Triclosan degradation in sludge anaerobic fermentation and its impact on hydrogen production

Triclosan (TCS), a widely used antibacterial agent, was accumulated at significant levels in waste activated sludge (WAS). To date, however, the interaction between TCS and sludge anaerobic fermentation was rarely reported. Hence, this work aimed to deeply understanding the degradation of TCS in sludge anaerobic fermentation and its impact on hydrogen production.
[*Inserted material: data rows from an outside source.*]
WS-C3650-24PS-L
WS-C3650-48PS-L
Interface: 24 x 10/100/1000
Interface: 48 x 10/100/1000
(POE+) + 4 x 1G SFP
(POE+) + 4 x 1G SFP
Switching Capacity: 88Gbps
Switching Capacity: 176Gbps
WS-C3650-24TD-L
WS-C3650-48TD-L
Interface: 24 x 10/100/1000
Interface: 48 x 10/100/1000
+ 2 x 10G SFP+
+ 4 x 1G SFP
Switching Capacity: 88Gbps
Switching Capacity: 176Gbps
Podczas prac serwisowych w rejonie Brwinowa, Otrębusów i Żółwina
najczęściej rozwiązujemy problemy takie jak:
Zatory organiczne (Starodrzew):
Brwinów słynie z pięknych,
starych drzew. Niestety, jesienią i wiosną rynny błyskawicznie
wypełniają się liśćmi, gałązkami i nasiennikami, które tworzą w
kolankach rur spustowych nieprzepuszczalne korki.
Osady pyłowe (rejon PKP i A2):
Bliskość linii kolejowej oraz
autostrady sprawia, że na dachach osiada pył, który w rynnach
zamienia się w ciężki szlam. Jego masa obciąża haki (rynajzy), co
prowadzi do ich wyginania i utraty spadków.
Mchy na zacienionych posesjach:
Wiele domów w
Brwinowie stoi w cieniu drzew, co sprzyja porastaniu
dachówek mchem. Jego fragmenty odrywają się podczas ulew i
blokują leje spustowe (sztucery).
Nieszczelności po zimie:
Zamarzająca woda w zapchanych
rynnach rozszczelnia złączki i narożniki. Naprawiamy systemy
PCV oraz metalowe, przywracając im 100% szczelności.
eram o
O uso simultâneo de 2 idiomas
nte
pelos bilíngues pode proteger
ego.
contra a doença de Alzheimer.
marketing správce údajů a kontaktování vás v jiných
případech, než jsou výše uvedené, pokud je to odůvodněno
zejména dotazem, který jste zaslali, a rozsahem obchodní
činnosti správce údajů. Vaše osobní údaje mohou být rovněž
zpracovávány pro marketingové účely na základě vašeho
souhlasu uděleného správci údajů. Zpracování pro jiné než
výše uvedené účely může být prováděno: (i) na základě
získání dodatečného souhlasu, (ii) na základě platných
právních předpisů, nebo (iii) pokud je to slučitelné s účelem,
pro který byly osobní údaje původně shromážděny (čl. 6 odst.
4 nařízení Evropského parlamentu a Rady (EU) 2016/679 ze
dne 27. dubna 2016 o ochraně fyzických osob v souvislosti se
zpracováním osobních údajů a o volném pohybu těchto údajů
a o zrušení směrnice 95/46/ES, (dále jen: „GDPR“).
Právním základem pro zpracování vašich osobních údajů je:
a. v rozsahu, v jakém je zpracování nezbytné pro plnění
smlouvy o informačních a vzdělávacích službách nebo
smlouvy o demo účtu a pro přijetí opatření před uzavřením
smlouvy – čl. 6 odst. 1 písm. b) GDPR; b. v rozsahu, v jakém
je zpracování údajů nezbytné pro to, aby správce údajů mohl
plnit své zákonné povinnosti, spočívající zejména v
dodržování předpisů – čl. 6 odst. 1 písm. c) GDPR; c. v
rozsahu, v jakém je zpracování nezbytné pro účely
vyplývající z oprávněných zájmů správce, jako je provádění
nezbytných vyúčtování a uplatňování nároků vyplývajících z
Experimental results showed that similar to 45% of TCS was degraded in long-term anaerobic fermentation, with 2,4-dichlorophenol as its main intermediate. Based on the information from high performance liquid chromatography-mass spectrometry analysis, three pathways i.e., dechlorination, hydroxylation, and cleavage of ether bonds, were proposed for TCS degradation. It was found that the maximum hydrogen yield decreased from 18.6 to 12.8 mL/g VSS with the increase of TCS from 12 to 487 mg/kg TSS. One possible reason for the decreased hydrogen yield was that a part of hydrogen generated might serve as electron donors for TCS dechlorination. Besides, the presence of TCS significantly suppressed acidogenesis (an important step responsible for hydrogen generation). This inhibition to acidogenesis is likely due to that the high-affinity functional groups of TCS such as hydroxyl groups could bind to the active sites of acetate kinase (AK, a key enzyme in acidogenesis), which reduced the active sites available for original fermentation substrates. Microbial analysis revealed that TCS increased the relative abundances of potential contaminant decomposers such as Guggeheimella but inhibited the populations of hydrogen producers such as Proteiniborus, which was consistent with the results obtained by chemical analyses.

Automated summary

TCS undergoes degradation in sludge anaerobic fermentation, leading to a decrease in hydrogen yield, possibly due to hydrogen serving as electron donors for TCS dechlorination. Furthermore, the presence of TCS significantly inhibits acidogenesis, likely through binding of TCS's functional groups to active sites of acetate kinase.